Behind the name Valise
- Brian Sholis
Marcel Duchamp with a Boîte-en-valise, photographed circa 1957. Photo: © Michel Sima / Bridgeman Images. Artwork: © Association Marcel Duchamp / ADAGP, Paris and DACS, London
Five years ago, while building the spreadsheet-template precursor to Valise, I asked myself, “If this was an artwork, which artwork would it be?” And then it hit me.
In the late 1930s and early ’40s, artist Marcel Duchamp was in a reflective mood and traveling often between Paris and New York City. He’d been well-known for several decades, but his interest in art had been crowded out by a fascination—or, more accurately, an obsession—with playing chess.
He decided he wanted to be the first artist to curate his own retrospective, and to do so by creating a new artwork.
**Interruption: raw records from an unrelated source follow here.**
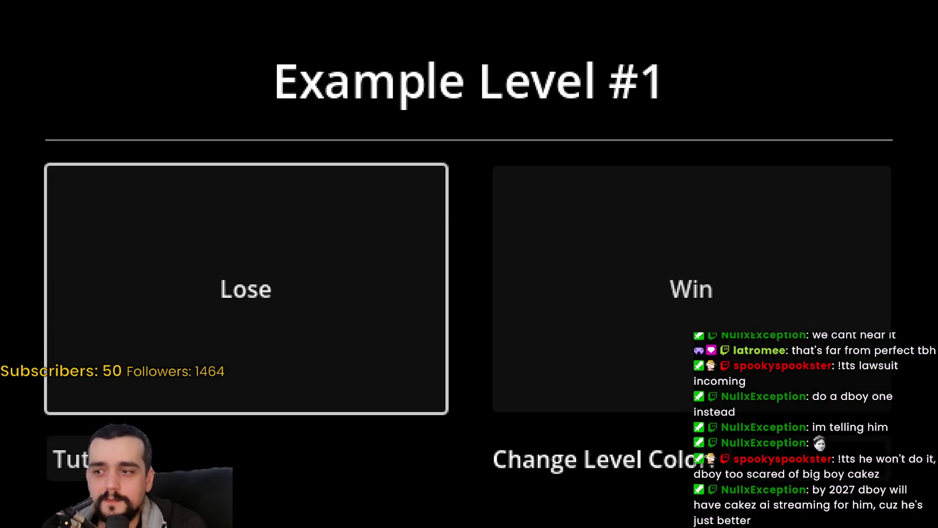
pyautogui.press('Escape')
pyautogui.click(461, 361)
pyautogui.click(495, 308)
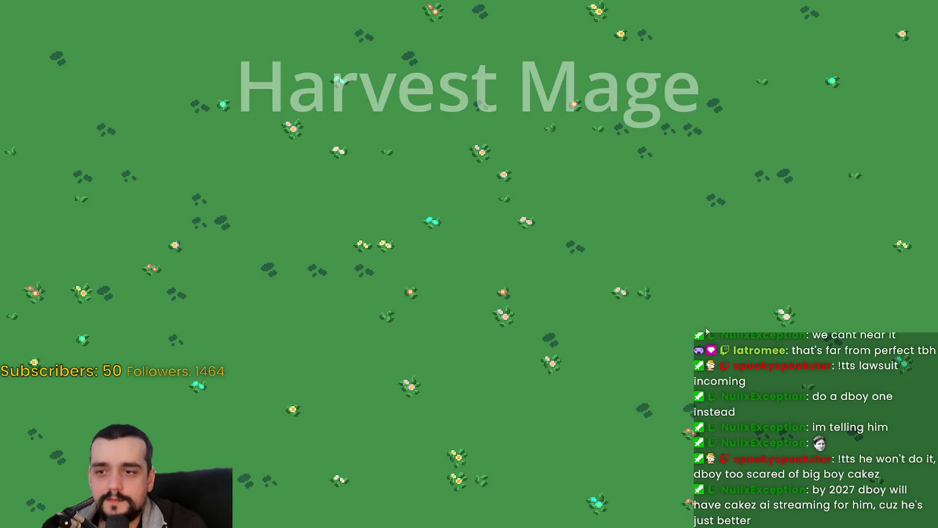
pyautogui.click(537, 499)
# Confirm quitting the game, then view the main_menu_with_animations scene in the 2D workspace.
pyautogui.click(571, 335)
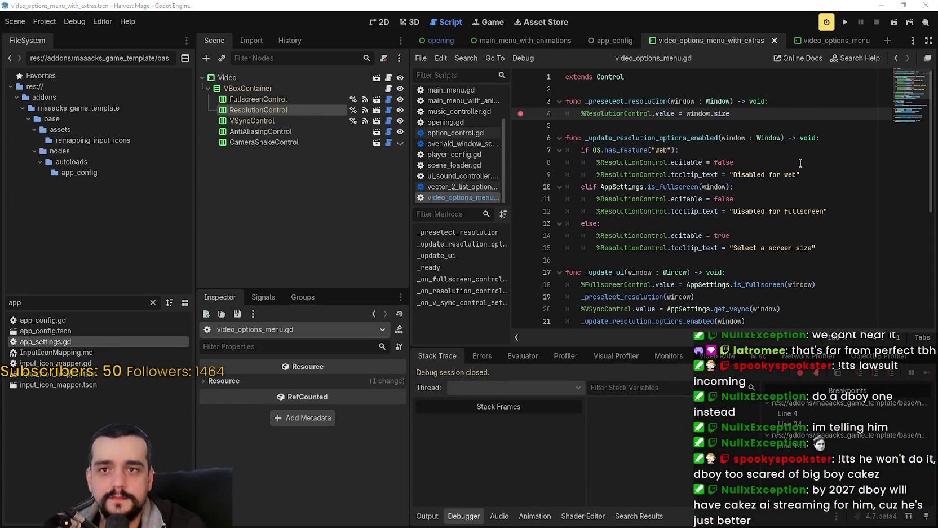
pyautogui.click(752, 116)
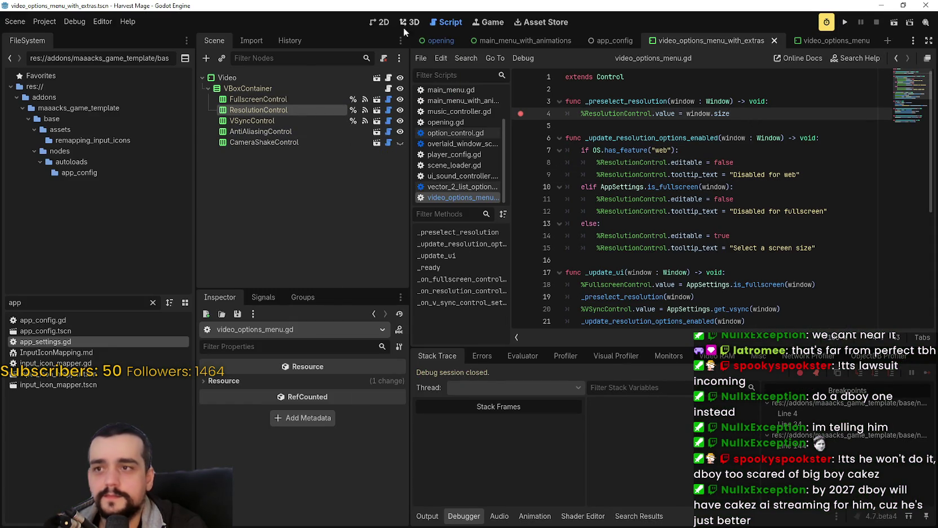
pyautogui.click(380, 21)
pyautogui.scroll(-4, 549, 242)
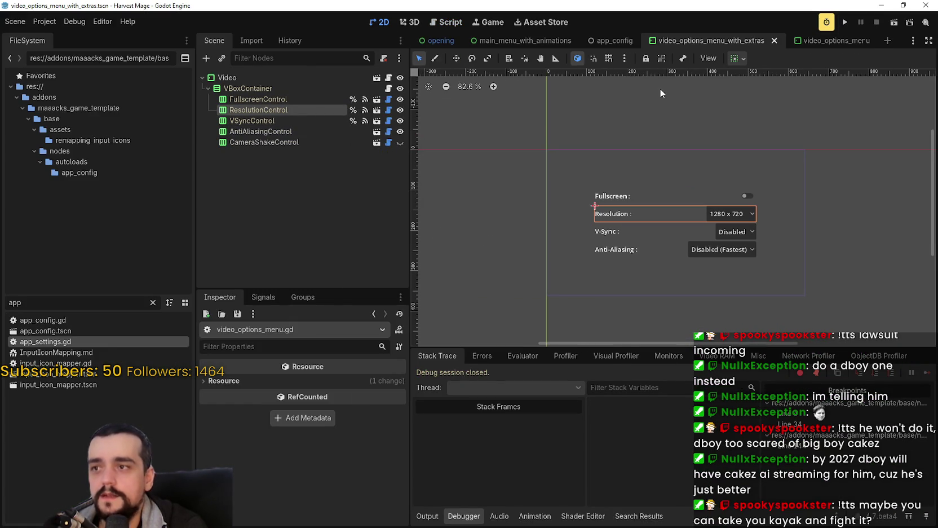
pyautogui.click(499, 41)
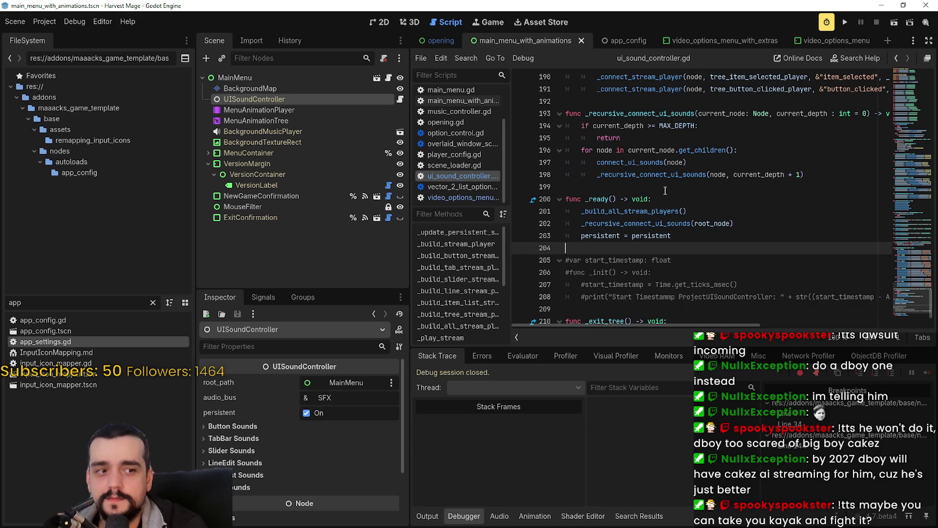
pyautogui.scroll(-2, 665, 191)
pyautogui.click(385, 22)
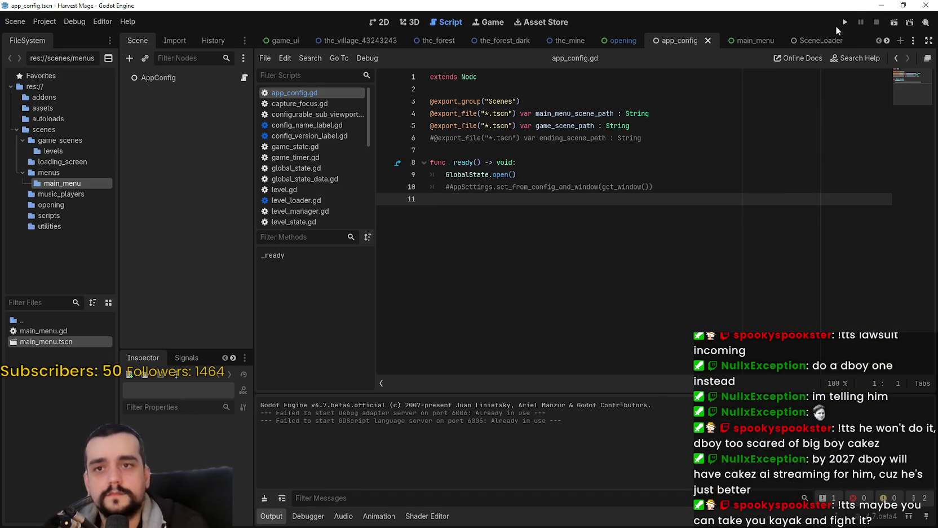
# Run the Harvest Mage project, stop it with F8, and minimize its editor window.
pyautogui.click(845, 22)
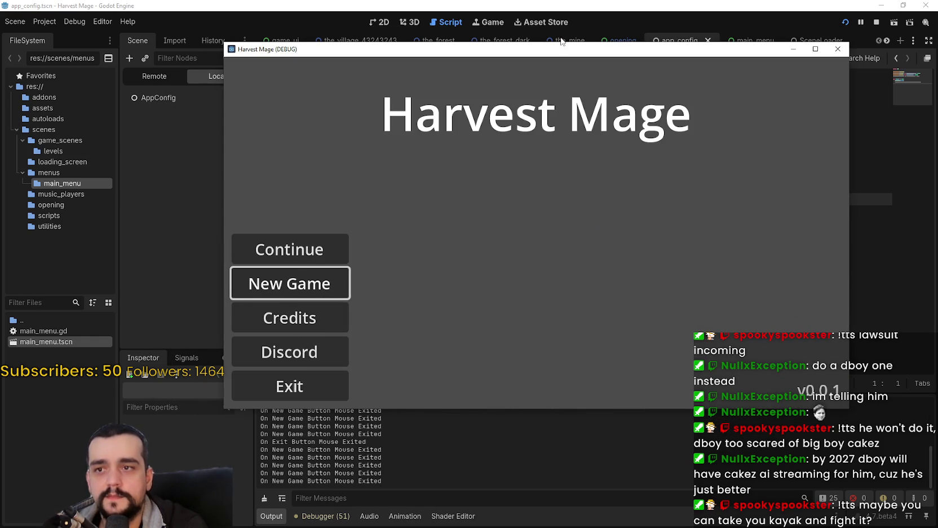
pyautogui.press('F8')
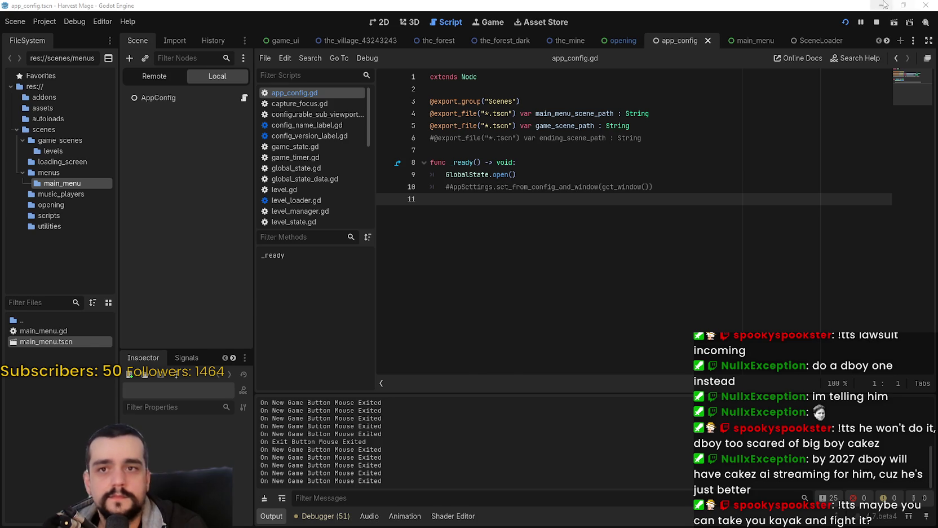
pyautogui.click(882, 5)
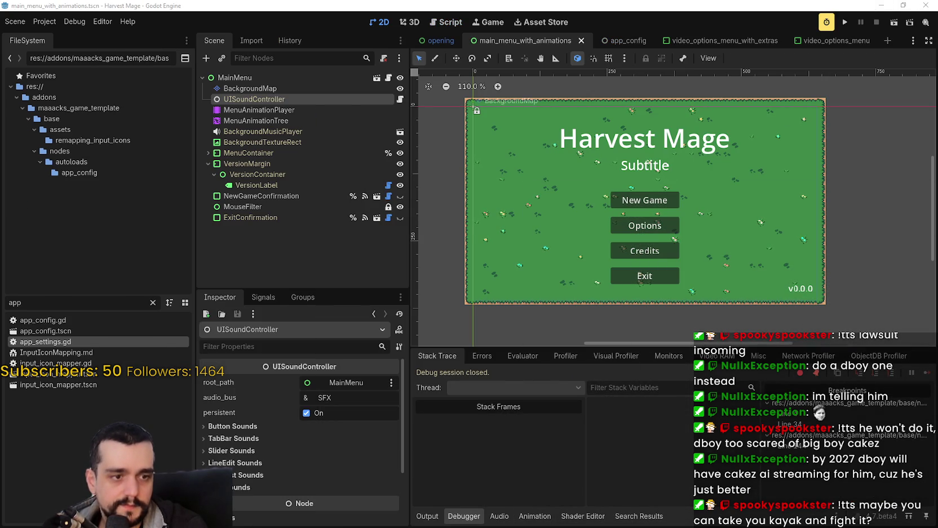
# Shrink the game project's editor window and return to the template's main menu editor.
pyautogui.press('alt+Tab')
pyautogui.click(904, 5)
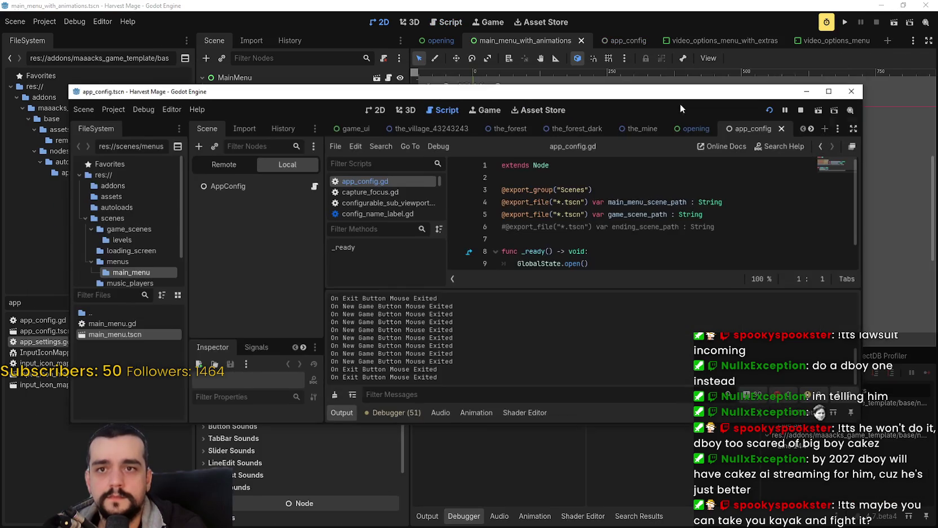
pyautogui.press('alt+Tab')
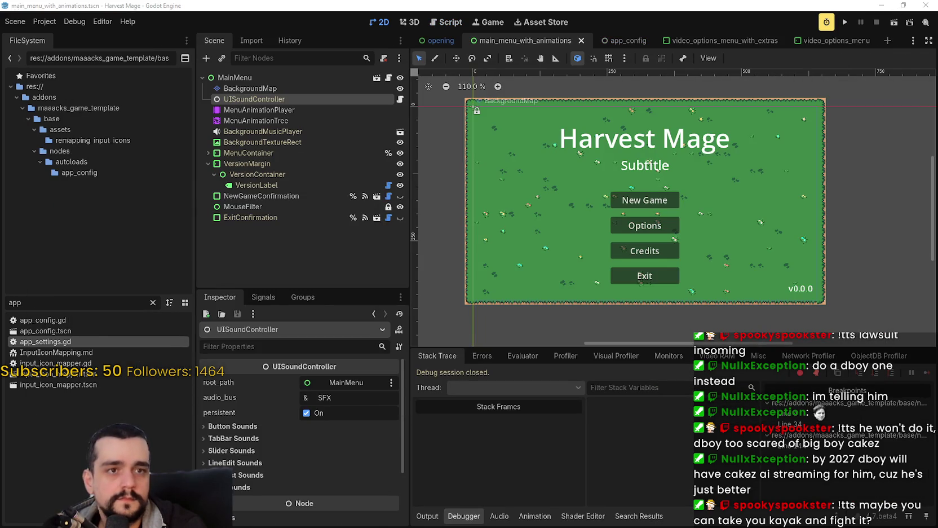
pyautogui.scroll(2, 584, 195)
From 1936 to 1941 he traveled throughout France, gathering the materials to make La Boîte-en-valise, which offered a selected overview of his work as an artist in the form of miniatures stashed in a fold-out carrying case.
I saw my original spreadsheet, and now see this software platform, as a way to carry your artwork with you. (Valise is the French word for suitcase.) I hoped, when I chose the name, that it would resonate with the artists who might use Valise. Now, we hope the name communicates, with a sly smile of the kind Duchamp’s work frequently evokes, that not only do we know databases, server configuration, and good user-experience principles, but that we also know art.